What you will do: Hunt through the entries for the word "with" and copy each line in which it appears.

[Saved entries]
=-=-=-=-=
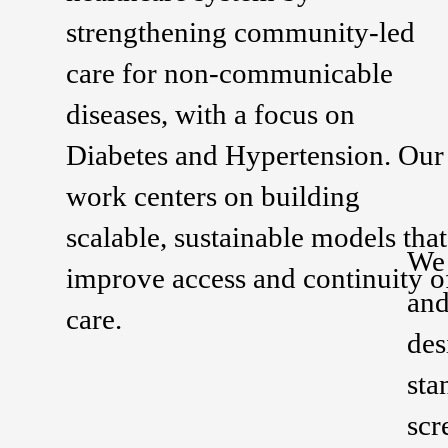
strengthening community-led
care for non-communicable
diseases, with a focus on
Diabetes and Hypertension. Our
work centers on building
scalable, sustainable models that
We 
improve access and continuity o
and
care.
des
sta
scr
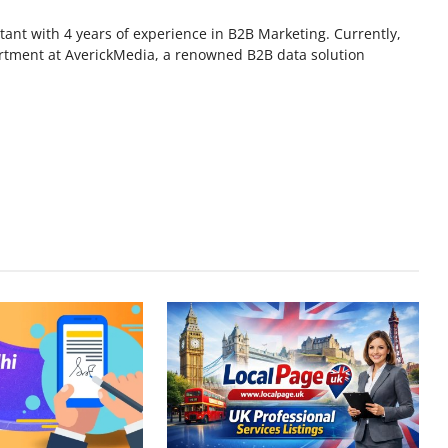
ant with 4 years of experience in B2B Marketing. Currently,
rtment at AverickMedia, a renowned B2B data solution
.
=-=-=-=-=
Task response:
diseases, with a focus on
ant with 4 years of experience in B2B Marketing. Currently,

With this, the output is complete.